**Exercise objective:**
Turn the items below, from the very first line through the line containing "Which series has the widest" (that line included), into a JSON list of strings with one string per line. Leave out blank lines.

──────── Material shown ────────

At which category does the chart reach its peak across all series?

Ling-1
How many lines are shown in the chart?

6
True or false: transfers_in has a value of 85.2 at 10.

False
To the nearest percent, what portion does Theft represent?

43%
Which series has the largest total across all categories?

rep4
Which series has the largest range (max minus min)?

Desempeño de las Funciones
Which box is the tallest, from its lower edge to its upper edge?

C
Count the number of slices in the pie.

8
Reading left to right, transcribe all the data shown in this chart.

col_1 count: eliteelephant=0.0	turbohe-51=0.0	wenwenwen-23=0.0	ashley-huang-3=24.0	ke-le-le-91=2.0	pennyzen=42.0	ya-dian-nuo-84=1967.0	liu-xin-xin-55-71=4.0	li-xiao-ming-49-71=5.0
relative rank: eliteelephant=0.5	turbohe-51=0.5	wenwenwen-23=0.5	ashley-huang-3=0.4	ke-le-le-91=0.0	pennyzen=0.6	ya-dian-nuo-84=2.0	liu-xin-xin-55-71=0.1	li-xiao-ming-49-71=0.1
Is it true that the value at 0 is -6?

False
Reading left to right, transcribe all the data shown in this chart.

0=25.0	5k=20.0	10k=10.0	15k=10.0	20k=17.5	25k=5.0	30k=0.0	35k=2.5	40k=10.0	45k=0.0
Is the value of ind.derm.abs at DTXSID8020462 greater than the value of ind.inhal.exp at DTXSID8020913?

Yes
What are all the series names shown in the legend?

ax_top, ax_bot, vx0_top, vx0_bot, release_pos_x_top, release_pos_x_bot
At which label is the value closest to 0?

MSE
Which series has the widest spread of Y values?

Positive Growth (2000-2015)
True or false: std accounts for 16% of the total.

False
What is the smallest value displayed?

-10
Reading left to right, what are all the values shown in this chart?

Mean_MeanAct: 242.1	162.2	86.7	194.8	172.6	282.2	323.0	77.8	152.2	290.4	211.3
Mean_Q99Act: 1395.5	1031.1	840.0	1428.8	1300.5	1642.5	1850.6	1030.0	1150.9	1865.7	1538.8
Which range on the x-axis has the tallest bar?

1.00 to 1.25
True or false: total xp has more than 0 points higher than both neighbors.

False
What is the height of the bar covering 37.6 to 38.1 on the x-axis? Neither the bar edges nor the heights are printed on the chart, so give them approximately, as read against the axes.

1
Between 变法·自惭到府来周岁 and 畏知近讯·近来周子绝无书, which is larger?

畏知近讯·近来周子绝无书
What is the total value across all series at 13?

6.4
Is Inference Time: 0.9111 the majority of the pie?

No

────────

**Answer to this problem:**
[
  "At which category does the chart reach its peak across all series?",
  "Ling-1",
  "How many lines are shown in the chart?",
  "6",
  "True or false: transfers_in has a value of 85.2 at 10.",
  "False",
  "To the nearest percent, what portion does Theft represent?",
  "43%",
  "Which series has the largest total across all categories?",
  "rep4",
  "Which series has the largest range (max minus min)?",
  "Desempeño de las Funciones",
  "Which box is the tallest, from its lower edge to its upper edge?",
  "C",
  "Count the number of slices in the pie.",
  "8",
  "Reading left to right, transcribe all the data shown in this chart.",
  "col_1 count: eliteelephant=0.0\tturbohe-51=0.0\twenwenwen-23=0.0\tashley-huang-3=24.0\tke-le-le-91=2.0\tpennyzen=42.0\tya-dian-nuo-84=1967.0\tliu-xin-xin-55-71=4.0\tli-xiao-ming-49-71=5.0",
  "relative rank: eliteelephant=0.5\tturbohe-51=0.5\twenwenwen-23=0.5\tashley-huang-3=0.4\tke-le-le-91=0.0\tpennyzen=0.6\tya-dian-nuo-84=2.0\tliu-xin-xin-55-71=0.1\tli-xiao-ming-49-71=0.1",
  "Is it true that the value at 0 is -6?",
  "False",
  "Reading left to right, transcribe all the data shown in this chart.",
  "0=25.0\t5k=20.0\t10k=10.0\t15k=10.0\t20k=17.5\t25k=5.0\t30k=0.0\t35k=2.5\t40k=10.0\t45k=0.0",
  "Is the value of ind.derm.abs at DTXSID8020462 greater than the value of ind.inhal.exp at DTXSID8020913?",
  "Yes",
  "What are all the series names shown in the legend?",
  "ax_top, ax_bot, vx0_top, vx0_bot, release_pos_x_top, release_pos_x_bot",
  "At which label is the value closest to 0?",
  "MSE",
  "Which series has the widest spread of Y values?"
]